PROBLEM ::
Your task is to repeat the data exactly, every line of it.

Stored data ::

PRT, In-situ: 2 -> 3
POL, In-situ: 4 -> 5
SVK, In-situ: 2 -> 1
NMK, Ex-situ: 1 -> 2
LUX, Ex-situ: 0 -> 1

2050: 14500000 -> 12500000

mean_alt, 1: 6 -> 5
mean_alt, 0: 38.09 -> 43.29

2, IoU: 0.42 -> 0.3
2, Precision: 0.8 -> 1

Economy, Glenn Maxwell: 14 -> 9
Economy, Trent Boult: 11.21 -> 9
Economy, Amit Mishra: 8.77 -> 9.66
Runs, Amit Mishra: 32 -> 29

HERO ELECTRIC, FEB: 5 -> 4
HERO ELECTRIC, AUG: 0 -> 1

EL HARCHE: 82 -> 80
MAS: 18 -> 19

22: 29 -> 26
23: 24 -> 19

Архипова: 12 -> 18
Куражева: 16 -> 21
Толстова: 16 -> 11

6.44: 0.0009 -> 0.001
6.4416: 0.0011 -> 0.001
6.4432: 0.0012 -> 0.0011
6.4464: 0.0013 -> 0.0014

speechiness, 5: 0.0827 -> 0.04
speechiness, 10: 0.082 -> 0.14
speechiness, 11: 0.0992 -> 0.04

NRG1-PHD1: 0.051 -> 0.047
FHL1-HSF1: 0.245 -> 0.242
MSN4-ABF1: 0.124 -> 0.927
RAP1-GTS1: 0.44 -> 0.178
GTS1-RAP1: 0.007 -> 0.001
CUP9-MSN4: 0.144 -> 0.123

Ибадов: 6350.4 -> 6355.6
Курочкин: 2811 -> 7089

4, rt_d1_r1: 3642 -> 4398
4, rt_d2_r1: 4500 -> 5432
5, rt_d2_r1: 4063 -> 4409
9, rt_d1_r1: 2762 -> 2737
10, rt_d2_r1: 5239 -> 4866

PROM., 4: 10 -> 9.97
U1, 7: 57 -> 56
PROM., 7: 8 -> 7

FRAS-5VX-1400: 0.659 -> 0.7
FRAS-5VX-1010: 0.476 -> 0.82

SOLUTION FOR THIS TASK ::
PRT, In-situ: 2 -> 3
POL, In-situ: 4 -> 5
SVK, In-situ: 2 -> 1
NMK, Ex-situ: 1 -> 2
LUX, Ex-situ: 0 -> 1

2050: 14500000 -> 12500000

mean_alt, 1: 6 -> 5
mean_alt, 0: 38.09 -> 43.29

2, IoU: 0.42 -> 0.3
2, Precision: 0.8 -> 1

Economy, Glenn Maxwell: 14 -> 9
Economy, Trent Boult: 11.21 -> 9
Economy, Amit Mishra: 8.77 -> 9.66
Runs, Amit Mishra: 32 -> 29

HERO ELECTRIC, FEB: 5 -> 4
HERO ELECTRIC, AUG: 0 -> 1

EL HARCHE: 82 -> 80
MAS: 18 -> 19

22: 29 -> 26
23: 24 -> 19

Архипова: 12 -> 18
Куражева: 16 -> 21
Толстова: 16 -> 11

6.44: 0.0009 -> 0.001
6.4416: 0.0011 -> 0.001
6.4432: 0.0012 -> 0.0011
6.4464: 0.0013 -> 0.0014

speechiness, 5: 0.0827 -> 0.04
speechiness, 10: 0.082 -> 0.14
speechiness, 11: 0.0992 -> 0.04

NRG1-PHD1: 0.051 -> 0.047
FHL1-HSF1: 0.245 -> 0.242
MSN4-ABF1: 0.124 -> 0.927
RAP1-GTS1: 0.44 -> 0.178
GTS1-RAP1: 0.007 -> 0.001
CUP9-MSN4: 0.144 -> 0.123

Ибадов: 6350.4 -> 6355.6
Курочкин: 2811 -> 7089

4, rt_d1_r1: 3642 -> 4398
4, rt_d2_r1: 4500 -> 5432
5, rt_d2_r1: 4063 -> 4409
9, rt_d1_r1: 2762 -> 2737
10, rt_d2_r1: 5239 -> 4866

PROM., 4: 10 -> 9.97
U1, 7: 57 -> 56
PROM., 7: 8 -> 7

FRAS-5VX-1400: 0.659 -> 0.7
FRAS-5VX-1010: 0.476 -> 0.82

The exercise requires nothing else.